Macular retinal thinning was progressive and observed in eyes with and without peripheral SCR. Over time, there was a compensatory increase in DCP VD in the nasal macula on OCTA.
FINANCIAL DISCLOSURE(S): Proprietary or commercial disclosure may be found in the Footnotes and Disclosures at the end of this article.
纵向评估镰状细胞病(SCD)患儿的黄斑厚度和微血管变化。
回顾性连续系列。
1998 年 1 月至 2022 年 8 月在波士顿儿童医院接受眼科检查、年龄≤18 岁的 SCD 患儿。

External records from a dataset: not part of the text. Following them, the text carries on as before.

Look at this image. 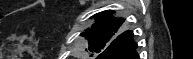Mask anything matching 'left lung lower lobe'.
<instances>
[{"label":"left lung lower lobe","instance_id":"obj_1","mask_svg":"<svg viewBox=\"0 0 193 59\" xmlns=\"http://www.w3.org/2000/svg\"><path fill=\"white\" fill-rule=\"evenodd\" d=\"M137 44L133 41V32L126 31L122 36L97 59H139L136 53Z\"/></svg>","mask_w":193,"mask_h":59}]
</instances>
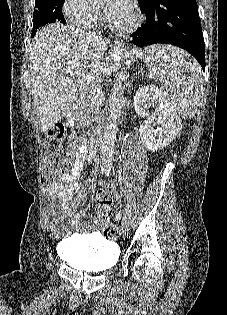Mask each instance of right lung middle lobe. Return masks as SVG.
I'll list each match as a JSON object with an SVG mask.
<instances>
[{"label":"right lung middle lobe","instance_id":"obj_1","mask_svg":"<svg viewBox=\"0 0 227 315\" xmlns=\"http://www.w3.org/2000/svg\"><path fill=\"white\" fill-rule=\"evenodd\" d=\"M65 0H35V7L33 13V32L35 35L36 29L46 24L60 21L65 23L62 14V6Z\"/></svg>","mask_w":227,"mask_h":315}]
</instances>
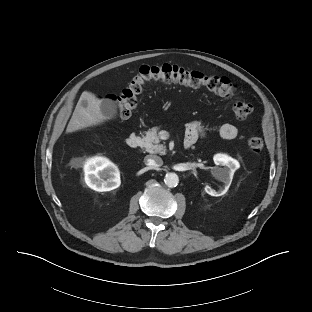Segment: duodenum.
Masks as SVG:
<instances>
[{
  "label": "duodenum",
  "instance_id": "1",
  "mask_svg": "<svg viewBox=\"0 0 312 312\" xmlns=\"http://www.w3.org/2000/svg\"><path fill=\"white\" fill-rule=\"evenodd\" d=\"M126 144H127V146L130 147V148H137V147H139L140 144H141V139H140L139 136L132 134V135H130V136L127 137V139H126ZM184 147H185L186 149H188V148L190 147V144H189V143H185V144H184Z\"/></svg>",
  "mask_w": 312,
  "mask_h": 312
}]
</instances>
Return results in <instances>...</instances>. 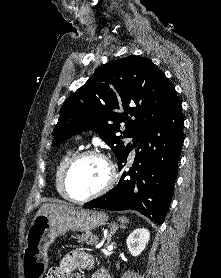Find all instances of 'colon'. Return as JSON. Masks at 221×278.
Returning <instances> with one entry per match:
<instances>
[{"instance_id":"obj_1","label":"colon","mask_w":221,"mask_h":278,"mask_svg":"<svg viewBox=\"0 0 221 278\" xmlns=\"http://www.w3.org/2000/svg\"><path fill=\"white\" fill-rule=\"evenodd\" d=\"M53 276L55 275V267L50 272Z\"/></svg>"}]
</instances>
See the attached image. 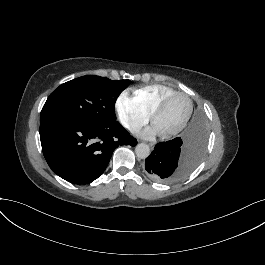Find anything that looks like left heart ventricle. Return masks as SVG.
Instances as JSON below:
<instances>
[{
    "label": "left heart ventricle",
    "mask_w": 265,
    "mask_h": 265,
    "mask_svg": "<svg viewBox=\"0 0 265 265\" xmlns=\"http://www.w3.org/2000/svg\"><path fill=\"white\" fill-rule=\"evenodd\" d=\"M186 109V101L181 96H174L159 111L155 127L159 132L174 128L183 118Z\"/></svg>",
    "instance_id": "obj_1"
}]
</instances>
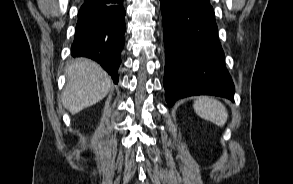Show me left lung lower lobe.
<instances>
[{"label": "left lung lower lobe", "mask_w": 293, "mask_h": 184, "mask_svg": "<svg viewBox=\"0 0 293 184\" xmlns=\"http://www.w3.org/2000/svg\"><path fill=\"white\" fill-rule=\"evenodd\" d=\"M165 43V98L169 106L192 95L234 101L209 0H160Z\"/></svg>", "instance_id": "0a47b994"}]
</instances>
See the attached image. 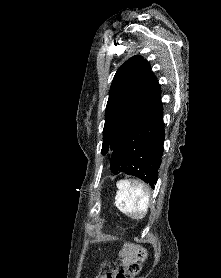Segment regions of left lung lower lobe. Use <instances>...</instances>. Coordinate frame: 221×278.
<instances>
[{
	"label": "left lung lower lobe",
	"mask_w": 221,
	"mask_h": 278,
	"mask_svg": "<svg viewBox=\"0 0 221 278\" xmlns=\"http://www.w3.org/2000/svg\"><path fill=\"white\" fill-rule=\"evenodd\" d=\"M163 143V108L159 87L151 102L112 151L111 171L114 174L125 172L137 176L154 188Z\"/></svg>",
	"instance_id": "obj_1"
}]
</instances>
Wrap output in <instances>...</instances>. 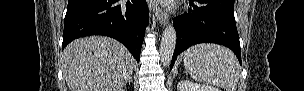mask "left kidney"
<instances>
[{"instance_id":"5707ae66","label":"left kidney","mask_w":304,"mask_h":91,"mask_svg":"<svg viewBox=\"0 0 304 91\" xmlns=\"http://www.w3.org/2000/svg\"><path fill=\"white\" fill-rule=\"evenodd\" d=\"M177 90L178 91H220L218 88H215L213 86L196 84L188 80H183L179 82L177 86Z\"/></svg>"}]
</instances>
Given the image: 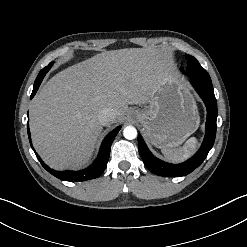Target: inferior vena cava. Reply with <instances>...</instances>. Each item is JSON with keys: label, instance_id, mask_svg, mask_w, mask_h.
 Segmentation results:
<instances>
[{"label": "inferior vena cava", "instance_id": "1", "mask_svg": "<svg viewBox=\"0 0 247 247\" xmlns=\"http://www.w3.org/2000/svg\"><path fill=\"white\" fill-rule=\"evenodd\" d=\"M115 118L116 113L110 108L102 109L98 115V121L103 126L112 124L115 121Z\"/></svg>", "mask_w": 247, "mask_h": 247}]
</instances>
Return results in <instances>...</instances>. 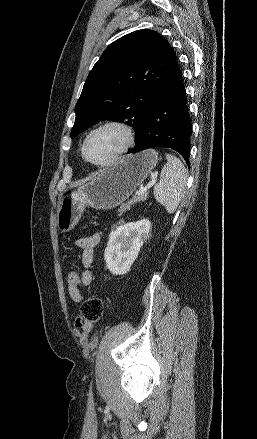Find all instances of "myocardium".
Returning <instances> with one entry per match:
<instances>
[{
	"mask_svg": "<svg viewBox=\"0 0 257 439\" xmlns=\"http://www.w3.org/2000/svg\"><path fill=\"white\" fill-rule=\"evenodd\" d=\"M106 128H113V129L118 130L122 135L123 145L116 153H114L107 160L102 161V162H95V161L91 160L87 155V145H88L91 137L95 133H97L103 129H106ZM133 143H134V133H133L132 129L127 124L122 123V122H118V121H107V122L101 123L100 125L96 126L87 134V136L85 137V139L83 141V145H82V156L86 162H88L89 164H91L95 167H98V168L109 167L113 163H115L118 159H120L132 147Z\"/></svg>",
	"mask_w": 257,
	"mask_h": 439,
	"instance_id": "obj_1",
	"label": "myocardium"
}]
</instances>
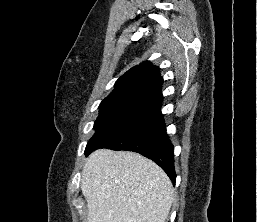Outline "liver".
<instances>
[{"instance_id": "1", "label": "liver", "mask_w": 257, "mask_h": 222, "mask_svg": "<svg viewBox=\"0 0 257 222\" xmlns=\"http://www.w3.org/2000/svg\"><path fill=\"white\" fill-rule=\"evenodd\" d=\"M87 222H166L173 187L153 161L129 151L99 149L83 167Z\"/></svg>"}]
</instances>
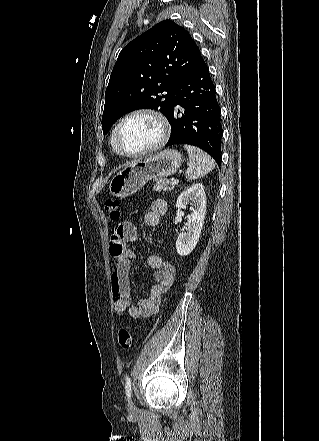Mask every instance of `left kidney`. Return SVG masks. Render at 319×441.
<instances>
[{"instance_id":"1","label":"left kidney","mask_w":319,"mask_h":441,"mask_svg":"<svg viewBox=\"0 0 319 441\" xmlns=\"http://www.w3.org/2000/svg\"><path fill=\"white\" fill-rule=\"evenodd\" d=\"M189 202L193 207H190L188 228L185 232L179 234L176 241V250L180 256L189 255L200 238L206 212V195L201 183H196L182 192L177 199L176 208L186 209Z\"/></svg>"}]
</instances>
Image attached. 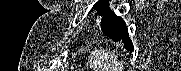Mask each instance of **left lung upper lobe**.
<instances>
[{
    "instance_id": "obj_1",
    "label": "left lung upper lobe",
    "mask_w": 181,
    "mask_h": 71,
    "mask_svg": "<svg viewBox=\"0 0 181 71\" xmlns=\"http://www.w3.org/2000/svg\"><path fill=\"white\" fill-rule=\"evenodd\" d=\"M93 9L98 11V14L103 16L105 13L110 11L109 0H99L94 6Z\"/></svg>"
}]
</instances>
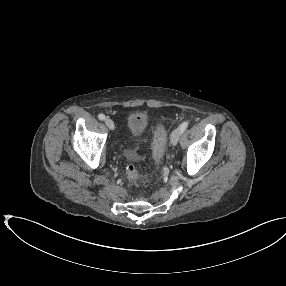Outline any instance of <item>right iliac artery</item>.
<instances>
[{
	"label": "right iliac artery",
	"mask_w": 286,
	"mask_h": 286,
	"mask_svg": "<svg viewBox=\"0 0 286 286\" xmlns=\"http://www.w3.org/2000/svg\"><path fill=\"white\" fill-rule=\"evenodd\" d=\"M98 118H99L100 120H104L106 117H105L104 114H99V115H98Z\"/></svg>",
	"instance_id": "right-iliac-artery-1"
}]
</instances>
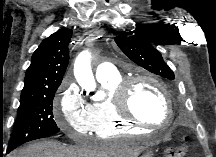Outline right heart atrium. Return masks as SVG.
I'll return each mask as SVG.
<instances>
[{
    "instance_id": "d8ad5b80",
    "label": "right heart atrium",
    "mask_w": 216,
    "mask_h": 157,
    "mask_svg": "<svg viewBox=\"0 0 216 157\" xmlns=\"http://www.w3.org/2000/svg\"><path fill=\"white\" fill-rule=\"evenodd\" d=\"M55 118L61 130L72 138L93 131L91 106L71 81L61 85Z\"/></svg>"
}]
</instances>
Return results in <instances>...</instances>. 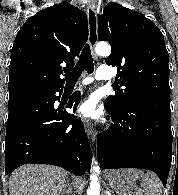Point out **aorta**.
Returning <instances> with one entry per match:
<instances>
[{
    "mask_svg": "<svg viewBox=\"0 0 178 195\" xmlns=\"http://www.w3.org/2000/svg\"><path fill=\"white\" fill-rule=\"evenodd\" d=\"M95 51L100 56H108L111 53V47L106 42H99L96 45ZM100 168L96 163H93L92 171L93 174L91 175V182L89 189L87 191L88 195H100V183L97 176V172H99Z\"/></svg>",
    "mask_w": 178,
    "mask_h": 195,
    "instance_id": "1",
    "label": "aorta"
}]
</instances>
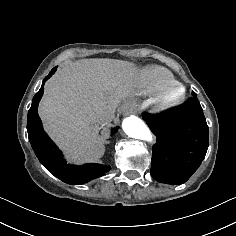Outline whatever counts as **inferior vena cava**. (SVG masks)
I'll list each match as a JSON object with an SVG mask.
<instances>
[{
  "mask_svg": "<svg viewBox=\"0 0 236 236\" xmlns=\"http://www.w3.org/2000/svg\"><path fill=\"white\" fill-rule=\"evenodd\" d=\"M113 118H114V113H108V114H103L101 120L104 123H109L113 120Z\"/></svg>",
  "mask_w": 236,
  "mask_h": 236,
  "instance_id": "obj_1",
  "label": "inferior vena cava"
}]
</instances>
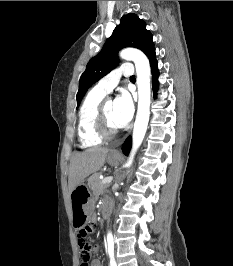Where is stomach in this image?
<instances>
[{
    "label": "stomach",
    "instance_id": "0dacf381",
    "mask_svg": "<svg viewBox=\"0 0 233 266\" xmlns=\"http://www.w3.org/2000/svg\"><path fill=\"white\" fill-rule=\"evenodd\" d=\"M122 156L119 153H109L107 156V162L110 165H118L121 162ZM84 183H81L74 188L71 194V209L73 226L76 228V232H85V228L89 225L90 216L87 209H89V199H92L91 188L89 185L87 188H82Z\"/></svg>",
    "mask_w": 233,
    "mask_h": 266
}]
</instances>
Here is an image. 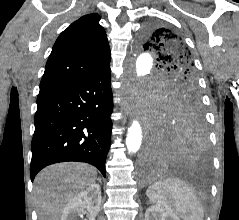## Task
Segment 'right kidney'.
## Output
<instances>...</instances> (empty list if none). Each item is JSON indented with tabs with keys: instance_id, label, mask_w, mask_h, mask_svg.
<instances>
[{
	"instance_id": "ca27d5eb",
	"label": "right kidney",
	"mask_w": 239,
	"mask_h": 220,
	"mask_svg": "<svg viewBox=\"0 0 239 220\" xmlns=\"http://www.w3.org/2000/svg\"><path fill=\"white\" fill-rule=\"evenodd\" d=\"M101 206V188L98 184H91L74 196L64 207L60 220H76L87 208L88 220H95ZM86 220V219H85Z\"/></svg>"
}]
</instances>
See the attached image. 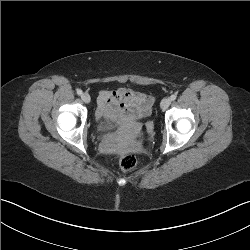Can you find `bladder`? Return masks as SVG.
I'll return each mask as SVG.
<instances>
[{"mask_svg": "<svg viewBox=\"0 0 250 250\" xmlns=\"http://www.w3.org/2000/svg\"><path fill=\"white\" fill-rule=\"evenodd\" d=\"M121 122L112 118H101L96 123V129L100 133H108L119 129Z\"/></svg>", "mask_w": 250, "mask_h": 250, "instance_id": "31cf9c89", "label": "bladder"}]
</instances>
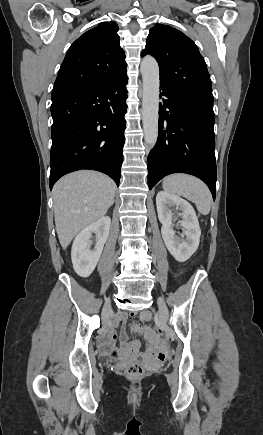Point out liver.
<instances>
[{
    "mask_svg": "<svg viewBox=\"0 0 263 435\" xmlns=\"http://www.w3.org/2000/svg\"><path fill=\"white\" fill-rule=\"evenodd\" d=\"M116 185L108 176L81 170L62 177L53 188L56 232L66 249L76 234L104 217L114 202Z\"/></svg>",
    "mask_w": 263,
    "mask_h": 435,
    "instance_id": "6515ba94",
    "label": "liver"
}]
</instances>
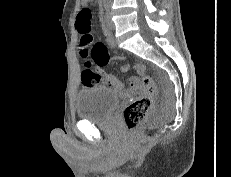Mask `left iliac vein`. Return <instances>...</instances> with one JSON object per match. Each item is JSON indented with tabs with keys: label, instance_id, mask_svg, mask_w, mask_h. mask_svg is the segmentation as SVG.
<instances>
[{
	"label": "left iliac vein",
	"instance_id": "left-iliac-vein-1",
	"mask_svg": "<svg viewBox=\"0 0 231 177\" xmlns=\"http://www.w3.org/2000/svg\"><path fill=\"white\" fill-rule=\"evenodd\" d=\"M105 22H106V26L108 29L114 30L115 25H114V22L111 20V14L109 10L106 12Z\"/></svg>",
	"mask_w": 231,
	"mask_h": 177
}]
</instances>
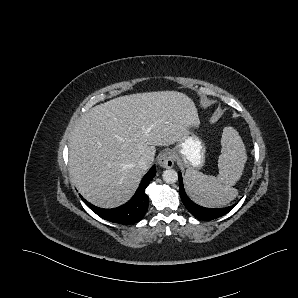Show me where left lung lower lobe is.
<instances>
[{
  "label": "left lung lower lobe",
  "instance_id": "0a47b994",
  "mask_svg": "<svg viewBox=\"0 0 298 298\" xmlns=\"http://www.w3.org/2000/svg\"><path fill=\"white\" fill-rule=\"evenodd\" d=\"M179 176V194L181 197V200L183 202V204L185 205V207L187 208V210L196 218L201 219V220H213L216 218H219L225 214H227L228 212H230L235 206L236 204L226 207V208H219V209H209V208H204L201 207L197 204H195L194 202H192L186 195L184 188H183V182H182V176L181 173H178Z\"/></svg>",
  "mask_w": 298,
  "mask_h": 298
}]
</instances>
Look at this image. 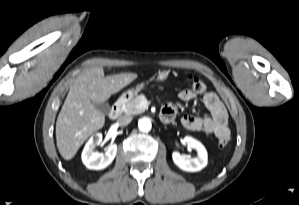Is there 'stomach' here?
<instances>
[{
	"label": "stomach",
	"mask_w": 299,
	"mask_h": 205,
	"mask_svg": "<svg viewBox=\"0 0 299 205\" xmlns=\"http://www.w3.org/2000/svg\"><path fill=\"white\" fill-rule=\"evenodd\" d=\"M169 75H170V70L158 71V73L156 75V79H157V81L162 82V81L167 80ZM146 86H147V83H140L136 87L131 88V89L127 90L126 92H124L122 94V98L125 100H131L141 90L145 89Z\"/></svg>",
	"instance_id": "0dacf381"
}]
</instances>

对 OCT 和 OCTA(OCTA)图像进行定性和定量分析。
黄斑 OCT 测量的总视网膜厚度、浅层毛细血管丛和深层毛细血管丛(DCP)血管密度(VD)、6×6mm OCTA 扫描测量的中心凹无血管区(FAZ)面积。
国际疾病分类第 10 版编码检索确定了 303 名在研究期间接受眼科检查的儿科 SCD 患者。在就诊时和最后一次就诊时,分别有 104 只(17.2%)和 60 只(9.9%)眼获得 OCT 和 OCTA 图像,159 只(26.2%)和 100 只(16.5%)眼获得最终就诊时的 OCT 和 OCTA 图像。总体而言,35.6%的 SCD 患者在就诊时和 39.6%的患者在最后一次就诊时出现颞侧视网膜变薄。在出现黄斑变薄的患者中,94.6%和 90.5%的患者在就诊时和最后一次就诊时均存在周边镰状细胞视网膜病变(SCR)。定量 OCT 分析显示,与 HbSC 相比,HbSS 眼的黄斑区和颞侧旁中心凹的视网膜厚度较低(P<0.05)。与无周边 SCR 的眼相比,有周边 SCR 的眼在就诊时 FAZ 较大(P=0.004),在最终就诊时下方颞侧黄斑 DCP VD 较低(P=0.03),上方鼻侧黄斑 DCP VD 较高(P=0.01)。40 名患者中的 80 只眼接受了 OCT 检查,20 名患者中的 34 只眼在初始和最终就诊时均同时接受了 OCT 和 OCTA 检查。在最后一次就诊时,与就诊时相比,黄斑、下旁中心凹和颞旁中心凹的视网膜厚度均减少(P<0.05)。同时,OCTA 中上方鼻侧象限的 DCP VD 增加(P=0.03)。
黄斑视网膜变薄是进行性的,在有和没有周边 SCR 的眼中均可观察到。随着时间的推移,OCTA 上鼻侧黄斑 DCP VD 代偿性增加。